Ha! Guess again. The nightmare has, in a way, only just begun. This is, after all, the title track and as per design it’s meant to unsettle, an irony since the song itself, once it gains its central foothold, floats through the ether between your ears in an almost (almost) dreamy shoegazey spell.

 

This is pretty much May Mad’s modus operandi, seduce you with an off-hand sweep of twilit beauty then proceed to set your teeth on edge as you begin to strongly suspect something untoward just might be lurking in the music’s subterranean psyche. Which, for the most part, would be fine except for the fact it’s pulling you in with it, its force inexorable. How the band manages this isn’t itself such a mystery – in a way similar but distinctly Nordic (perhaps) to Echo & the Bunnymen, there is a touch of an acid-washed quality to their brand of post-punk, as if the songs have been at least occasionally filtered through a psychedelic wind machine – it’s just a stylistic choice (or compulsion; one doubts there’s really all that much ‘choice’ involved) that’s harder to pull off than it might seem, especially with such persuasion as we find on Preparing For A Nightmare. Buoyed by portent, fringed in anger and/or anxiety, there is nonetheless an oddly – and OK, darkly – joyous undercurrent on offer here, beyond witnessing May Mad’s continuous growth down their uniquely sinuous path.

 

That path, preliminarily mapped out by the also well-named Premontion EP from a year and a half ago or so, takes us past the pulsing aggro and finesse of the harrowing first single “Vultures,” the ticking pop mystique of “Swallow,” “Sacred Core”‘s stark narcotic fog bank, draws us down into the echoey depths of “Gold Mine” that suggests the dizzying paradox of a claustrophobic expansiveness before the record eventually ends, a bit trickily, in an “Endless Shimmer,” a relaxed if no less charged – and head-noddingly lovely in its way – parting shot that proves dread is no less palpable when cast in slower motion.

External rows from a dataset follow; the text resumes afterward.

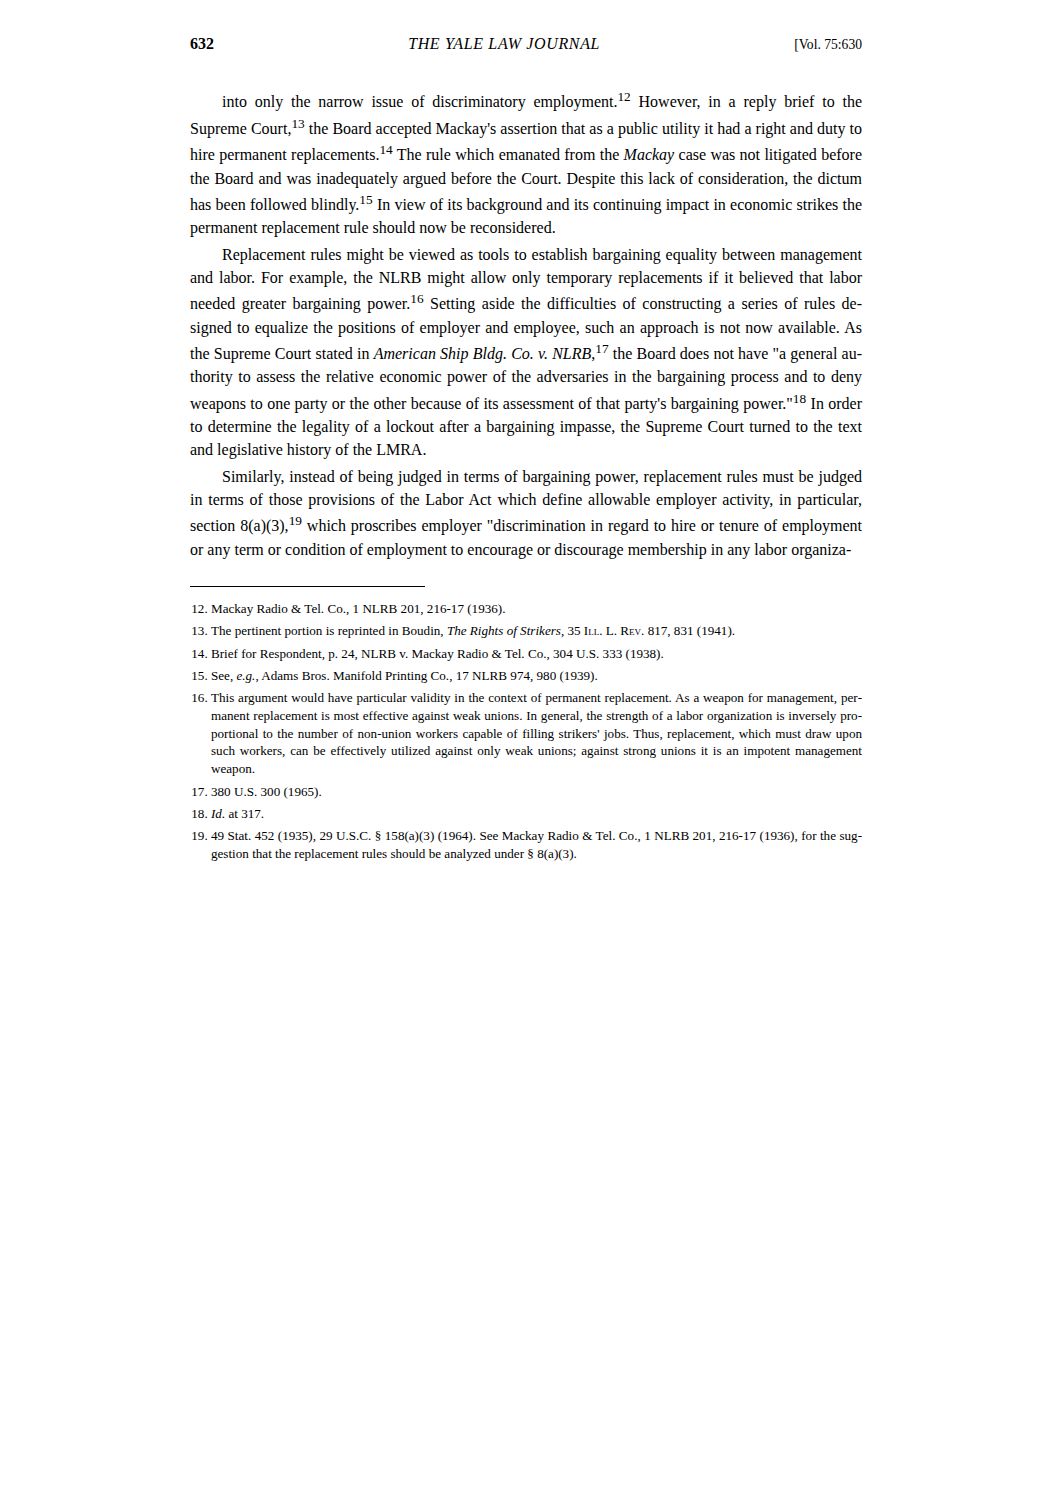632 The Yale Law Journal [Vol. 75:630
into only the narrow issue of discriminatory employment.12 However, in a reply brief to the Supreme Court,13 the Board accepted Mackay's assertion that as a public utility it had a right and duty to hire permanent replacements.14 The rule which emanated from the Mackay case was not litigated before the Board and was inadequately argued before the Court. Despite this lack of consideration, the dictum has been followed blindly.15 In view of its background and its continuing impact in economic strikes the permanent replacement rule should now be reconsidered.
Replacement rules might be viewed as tools to establish bargaining equality between management and labor. For example, the NLRB might allow only temporary replacements if it believed that labor needed greater bargaining power.16 Setting aside the difficulties of constructing a series of rules designed to equalize the positions of employer and employee, such an approach is not now available. As the Supreme Court stated in American Ship Bldg. Co. v. NLRB,17 the Board does not have "a general authority to assess the relative economic power of the adversaries in the bargaining process and to deny weapons to one party or the other because of its assessment of that party's bargaining power."18 In order to determine the legality of a lockout after a bargaining impasse, the Supreme Court turned to the text and legislative history of the LMRA.
Similarly, instead of being judged in terms of bargaining power, replacement rules must be judged in terms of those provisions of the Labor Act which define allowable employer activity, in particular, section 8(a)(3),19 which proscribes employer "discrimination in regard to hire or tenure of employment or any term or condition of employment to encourage or discourage membership in any labor organiza-
Mackay Radio & Tel. Co., 1 NLRB 201, 216-17 (1936).
The pertinent portion is reprinted in Boudin, The Rights of Strikers, 35 Ill. L. Rev. 817, 831 (1941).
Brief for Respondent, p. 24, NLRB v. Mackay Radio & Tel. Co., 304 U.S. 333 (1938).
See, e.g., Adams Bros. Manifold Printing Co., 17 NLRB 974, 980 (1939).
This argument would have particular validity in the context of permanent replacement. As a weapon for management, permanent replacement is most effective against weak unions. In general, the strength of a labor organization is inversely proportional to the number of non-union workers capable of filling strikers' jobs. Thus, replacement, which must draw upon such workers, can be effectively utilized against only weak unions; against strong unions it is an impotent management weapon.
380 U.S. 300 (1965).
Id. at 317.
49 Stat. 452 (1935), 29 U.S.C. § 158(a)(3) (1964). See Mackay Radio & Tel. Co., 1 NLRB 201, 216-17 (1936), for the suggestion that the replacement rules should be analyzed under § 8(a)(3).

It’s quite the immersive trip, embroiling you in the buzz of modern life tension while bewitching you with the implied escapism of those psych guitar grooves that, in fact, by the laws of twisted irony, only ensure that there is no possible escape. Our guess, however, is that the first track you’ll want to revisit as you step back out of this album, blinking into the sunlight, will be “Ludwig Meidner.”

Pounding with a Gun Club-meets-Moodists energy, this paean to the German expressionist painter and printmaker and creator of “Apocalyptic Landscapes,” shudders with power, the rhythm section by necessity tight but damn near feral with it, the vocal animated by a desperation of purpose, not least, for instance, when turning the phrase ‘dancing on your grave’ vengeful glee to an act of affinity. it’s the exception on Preparing For A Nightmare that proves the Mayflower Madame rule: this band is intensity no matter the tempo. It’s not unusual by any means to find artists using various levels of restraint to powerful, even explosive ends (one need search no further than Low, for instance), what’s rare is to find it being done with this level of craft. [find Preparing For A Nightmare on LP, CD, or digital here]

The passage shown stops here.